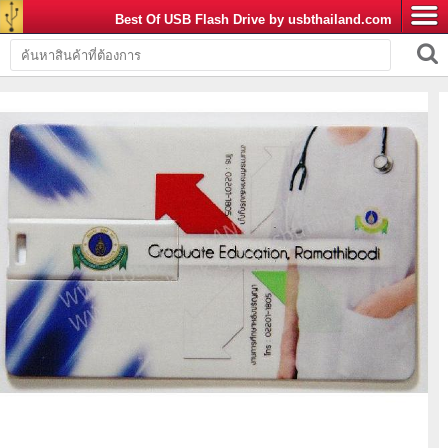
Best Of USB Flash Drive by usbthailand.com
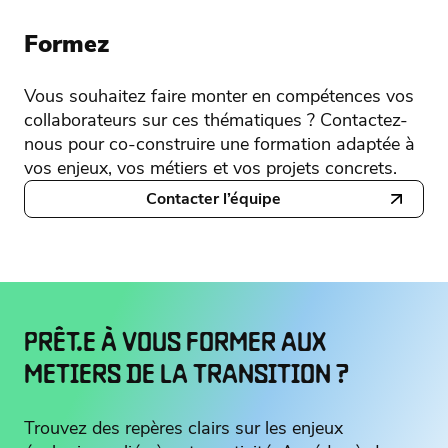
Formez
Vous souhaitez faire monter en compétences vos
collaborateurs sur ces thématiques ? Contactez-
nous pour co-construire une formation adaptée à
vos enjeux, vos métiers et vos projets concrets.
Contacter l’équipe
PRÊT.E À VOUS FORMER AUX
METIERS DE LA TRANSITION ?
Trouvez des repères clairs sur les enjeux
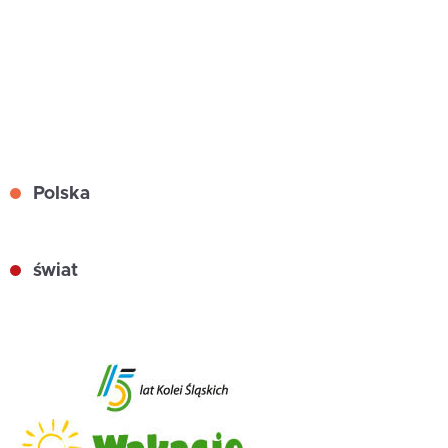
Polska
świat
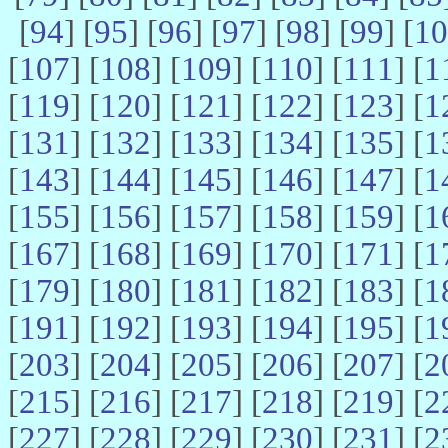
[
94
] [
95
] [
96
] [
97
] [
98
] [
99
] [
10
[
107
] [
108
] [
109
] [
110
] [
111
] [
1
[
119
] [
120
] [
121
] [
122
] [
123
] [
1
[
131
] [
132
] [
133
] [
134
] [
135
] [
1
[
143
] [
144
] [
145
] [
146
] [
147
] [
1
[
155
] [
156
] [
157
] [
158
] [
159
] [
1
[
167
] [
168
] [
169
] [
170
] [
171
] [
1
[
179
] [
180
] [
181
] [
182
] [
183
] [
1
[
191
] [
192
] [
193
] [
194
] [
195
] [
1
[
203
] [
204
] [
205
] [
206
] [
207
] [
2
[
215
] [
216
] [
217
] [
218
] [
219
] [
2
[
227
] [
228
] [
229
] [
230
] [
231
] [
2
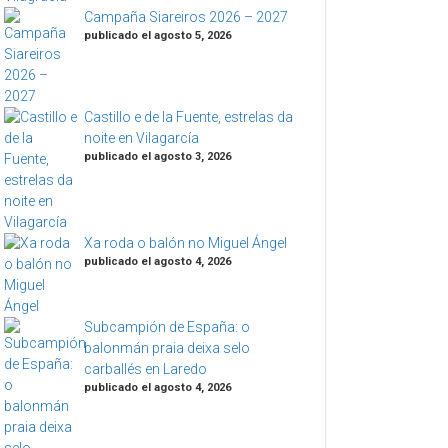
Campaña Siareiros 2026 – 2027
publicado el agosto 5, 2026
Castillo e de la Fuente, estrelas da
noite en Vilagarcía
publicado el agosto 3, 2026
Xa roda o balón no Miguel Ángel
publicado el agosto 4, 2026
Subcampión de España: o
balonmán praia deixa selo
carballés en Laredo
publicado el agosto 4, 2026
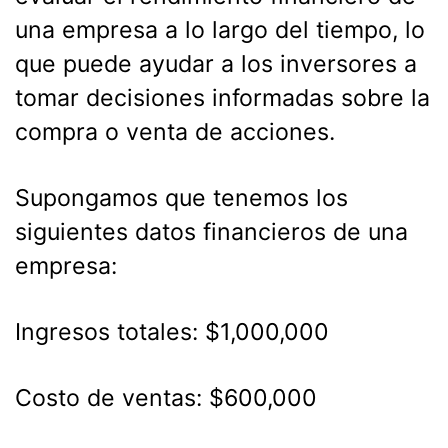
una empresa a lo largo del tiempo, lo
que puede ayudar a los inversores a
tomar decisiones informadas sobre la
compra o venta de acciones.
Supongamos que tenemos los
siguientes datos financieros de una
empresa:
Ingresos totales: $1,000,000
Costo de ventas: $600,000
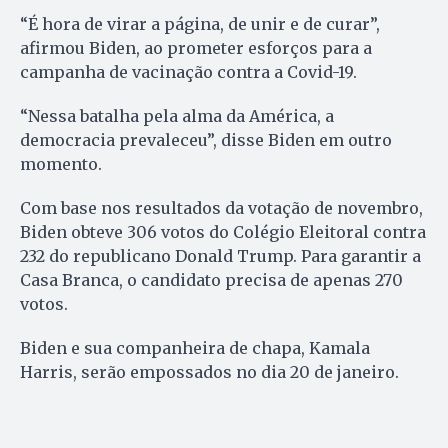
“É hora de virar a página, de unir e de curar”,
afirmou Biden, ao prometer esforços para a
campanha de vacinação contra a Covid-19.
“Nessa batalha pela alma da América, a
democracia prevaleceu”, disse Biden em outro
momento.
Com base nos resultados da votação de novembro,
Biden obteve 306 votos do Colégio Eleitoral contra
232 do republicano Donald Trump. Para garantir a
Casa Branca, o candidato precisa de apenas 270
votos.
Biden e sua companheira de chapa, Kamala
Harris, serão empossados no dia 20 de janeiro.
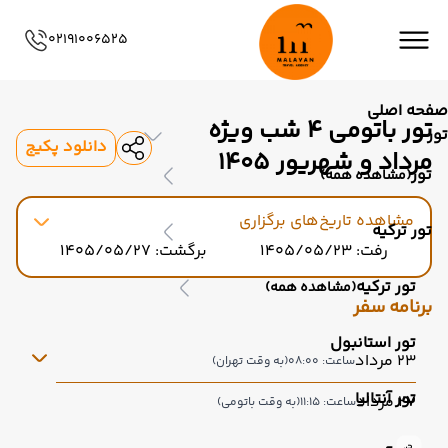
02191006525
صفحه اصلی
تور باتومی 4 شب ویژه
تور
دانلود پکیج
مرداد و شهریور 1405
تور
(مشاهده همه)
مشاهده تاریخ‌های برگزاری
تور ترکیه
رفت: 1405/05/23
برگشت: 1405/05/27
تور ترکیه
(مشاهده همه)
برنامه سفر
تور استانبول
23 مرداد
ساعت: 08:00
(به وقت تهران)
تور آنتالیا
27 مرداد
ساعت: 11:15
(به وقت باتومی)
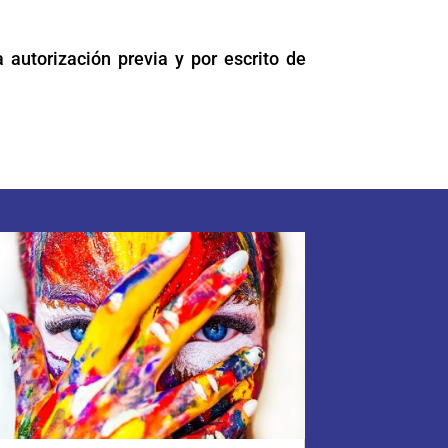
 autorización previa y por escrito de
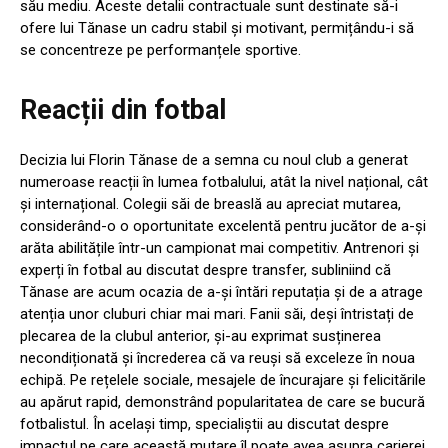
său mediu. Aceste detalii contractuale sunt destinate să-i
ofere lui Tănase un cadru stabil și motivant, permițându-i să
se concentreze pe performanțele sportive.
Reacții din fotbal
Decizia lui Florin Tănase de a semna cu noul club a generat
numeroase reacții în lumea fotbalului, atât la nivel național, cât
și internațional. Colegii săi de breaslă au apreciat mutarea,
considerând-o o oportunitate excelentă pentru jucător de a-și
arăta abilitățile într-un campionat mai competitiv. Antrenori și
experți în fotbal au discutat despre transfer, subliniind că
Tănase are acum ocazia de a-și întări reputația și de a atrage
atenția unor cluburi chiar mai mari. Fanii săi, deși întristați de
plecarea de la clubul anterior, și-au exprimat susținerea
necondiționată și încrederea că va reuși să exceleze în noua
echipă. Pe rețelele sociale, mesajele de încurajare și felicitările
au apărut rapid, demonstrând popularitatea de care se bucură
fotbalistul. În același timp, specialiștii au discutat despre
impactul pe care această mutare îl poate avea asupra carierei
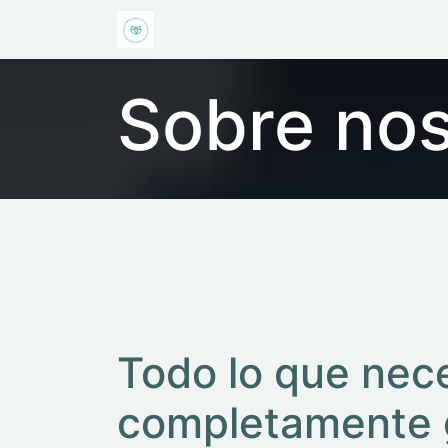
Ir al contenido
Inicio
Servicios
Eventos
Cursos
R
Sobre nos
Todo lo que nec
completamente g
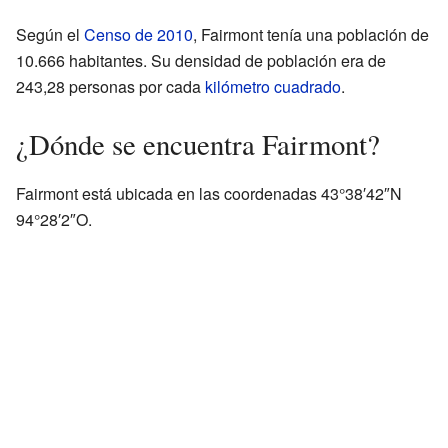
Según el
Censo de 2010
, Fairmont tenía una población de
10.666 habitantes. Su densidad de población era de
243,28 personas por cada
kilómetro cuadrado
.
¿Dónde se encuentra Fairmont?
Fairmont está ubicada en las coordenadas
43°38′42″N
94°28′2″O
.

Work instructions:
Identify every line in the items above that contains the string "empresa", matching case exactly, and copy each of those lines in full.

Exercise solution:
una empresa a lo largo del tiempo, lo
empresa:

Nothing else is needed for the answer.